## About this task
Format the text lines of all the records below as a Markdown table with two columns, Row (a sequential number) and Line, and omit blank lines. Leave the pictures out of the table.

□ □ □ □ □ □ □

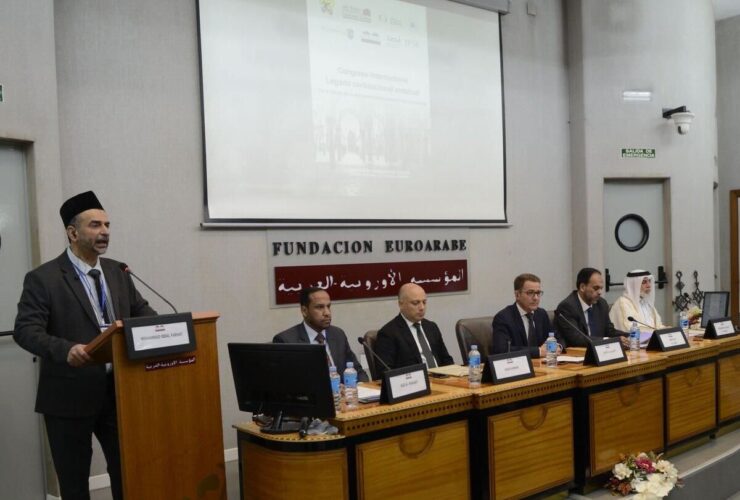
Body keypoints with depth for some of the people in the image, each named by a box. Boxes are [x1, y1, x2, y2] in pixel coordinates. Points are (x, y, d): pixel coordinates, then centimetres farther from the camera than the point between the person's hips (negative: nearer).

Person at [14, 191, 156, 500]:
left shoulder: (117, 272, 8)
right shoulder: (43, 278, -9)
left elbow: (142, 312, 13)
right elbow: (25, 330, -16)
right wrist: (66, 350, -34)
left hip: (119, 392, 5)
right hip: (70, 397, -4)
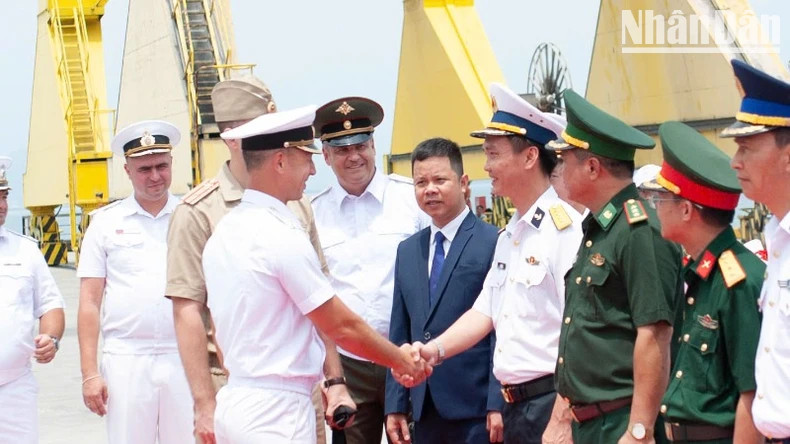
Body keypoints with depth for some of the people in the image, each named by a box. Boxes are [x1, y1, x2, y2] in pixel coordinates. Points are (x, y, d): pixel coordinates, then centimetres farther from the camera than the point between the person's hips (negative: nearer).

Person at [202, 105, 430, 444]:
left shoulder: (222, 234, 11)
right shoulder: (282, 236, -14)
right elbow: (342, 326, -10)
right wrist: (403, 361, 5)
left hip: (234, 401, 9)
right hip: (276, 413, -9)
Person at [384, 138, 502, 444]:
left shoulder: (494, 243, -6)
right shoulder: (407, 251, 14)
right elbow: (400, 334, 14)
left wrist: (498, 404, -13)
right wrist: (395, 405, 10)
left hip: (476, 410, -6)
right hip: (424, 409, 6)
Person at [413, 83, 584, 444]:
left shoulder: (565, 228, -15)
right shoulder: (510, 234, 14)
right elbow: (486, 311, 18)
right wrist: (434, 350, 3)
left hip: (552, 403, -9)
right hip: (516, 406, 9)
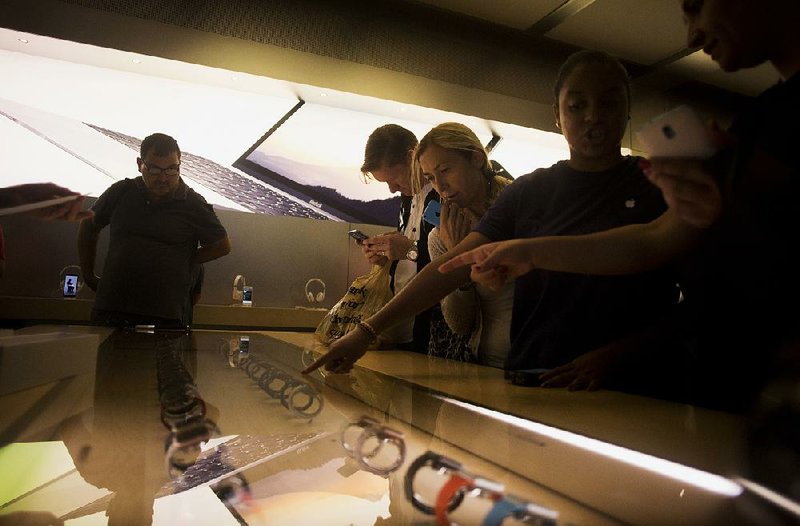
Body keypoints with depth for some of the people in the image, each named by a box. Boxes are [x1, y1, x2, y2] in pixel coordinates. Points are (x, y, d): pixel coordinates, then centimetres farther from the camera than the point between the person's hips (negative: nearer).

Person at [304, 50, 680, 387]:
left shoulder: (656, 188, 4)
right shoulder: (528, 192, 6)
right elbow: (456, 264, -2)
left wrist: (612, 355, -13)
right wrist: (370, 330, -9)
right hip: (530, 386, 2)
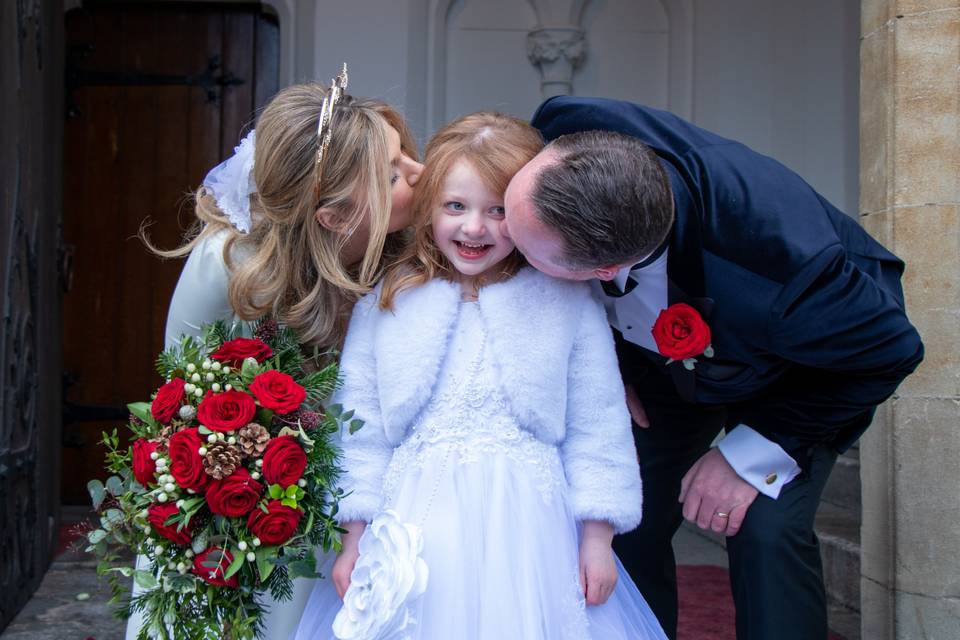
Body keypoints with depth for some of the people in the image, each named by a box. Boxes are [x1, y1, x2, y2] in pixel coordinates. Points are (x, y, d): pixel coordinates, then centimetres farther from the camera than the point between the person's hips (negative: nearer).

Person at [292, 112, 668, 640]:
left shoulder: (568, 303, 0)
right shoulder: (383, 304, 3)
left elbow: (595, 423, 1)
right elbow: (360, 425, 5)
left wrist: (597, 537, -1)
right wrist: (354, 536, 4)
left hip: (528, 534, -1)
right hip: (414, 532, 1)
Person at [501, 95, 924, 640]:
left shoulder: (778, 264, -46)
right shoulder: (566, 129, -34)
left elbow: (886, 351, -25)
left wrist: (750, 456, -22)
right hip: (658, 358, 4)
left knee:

□ □ □ □ □ □ □

## Output
| Row | Line |
|---|---|
| 1 | Body keypoints with depth for some of the people in the image, each named by a box. Boxes are [x1, y1, x2, y2] in pixel coordinates. Points are (x, y, d): pixel coordinates, then centimetres farther from the camera than the point between the person's hips (negative: nearer). |
| 2 | Person at [14, 191, 156, 500]: |
| 3 | left shoulder: (117, 272, 8) |
| 4 | right shoulder: (43, 278, -9) |
| 5 | left elbow: (142, 312, 13) |
| 6 | right elbow: (25, 330, -16) |
| 7 | right wrist: (66, 350, -34) |
| 8 | left hip: (119, 392, 5) |
| 9 | right hip: (70, 397, -4) |
| 10 | Body keypoints with depth for some of the people in the image, each named by a box. Boxes are [x1, y1, x2, y2] in pixel coordinates. Points are (x, y, d): pixel coordinates, then centimetres farther from the camera than the point between the person's hips (negative: nearer). |
| 11 | Person at [202, 105, 430, 444]: |
| 12 | left shoulder: (222, 234, 11) |
| 13 | right shoulder: (282, 236, -14) |
| 14 | right elbow: (342, 326, -10) |
| 15 | right wrist: (403, 361, 5) |
| 16 | left hip: (234, 401, 9) |
| 17 | right hip: (276, 413, -9) |
| 18 | Person at [384, 138, 502, 444]: |
| 19 | left shoulder: (494, 243, -6) |
| 20 | right shoulder: (407, 251, 14) |
| 21 | right elbow: (400, 334, 14) |
| 22 | left wrist: (498, 404, -13) |
| 23 | right wrist: (395, 405, 10) |
| 24 | left hip: (476, 410, -6) |
| 25 | right hip: (424, 409, 6) |
| 26 | Person at [413, 83, 584, 444]: |
| 27 | left shoulder: (565, 228, -15) |
| 28 | right shoulder: (510, 234, 14) |
| 29 | right elbow: (486, 311, 18) |
| 30 | right wrist: (434, 350, 3) |
| 31 | left hip: (552, 403, -9) |
| 32 | right hip: (516, 406, 9) |
| 33 | Body keypoints with depth for some of the people in the image, each named by a box. Boxes are [x1, y1, x2, y2] in pixel coordinates. Points are (x, y, d): pixel coordinates, then centimetres farther from the camera than the point between the person's hips (negative: nearer). |
| 34 | Person at [304, 50, 680, 387]: |
| 35 | left shoulder: (656, 188, 4) |
| 36 | right shoulder: (528, 192, 6) |
| 37 | right elbow: (456, 264, -2) |
| 38 | left wrist: (612, 355, -13) |
| 39 | right wrist: (370, 330, -9) |
| 40 | right hip: (530, 386, 2) |
| 41 | Body keypoints with depth for some of the people in the image, each named by a box. Boxes are [x1, y1, x2, y2] in pixel coordinates. Points are (x, y, d): pixel coordinates, then centimetres farther from the camera than the point between the person's hips (negative: nearer). |
| 42 | Person at [292, 112, 668, 640]: |
| 43 | left shoulder: (568, 303, 0) |
| 44 | right shoulder: (383, 304, 3) |
| 45 | left elbow: (595, 423, 1) |
| 46 | right elbow: (360, 425, 5) |
| 47 | left wrist: (597, 537, -1) |
| 48 | right wrist: (354, 536, 4) |
| 49 | left hip: (528, 534, -1) |
| 50 | right hip: (414, 532, 1) |
| 51 | Person at [501, 95, 924, 640]: |
| 52 | left shoulder: (778, 264, -46) |
| 53 | right shoulder: (566, 129, -34) |
| 54 | left elbow: (886, 351, -25) |
| 55 | left wrist: (750, 456, -22) |
| 56 | right hip: (658, 358, 4) |
| 57 | left knee: |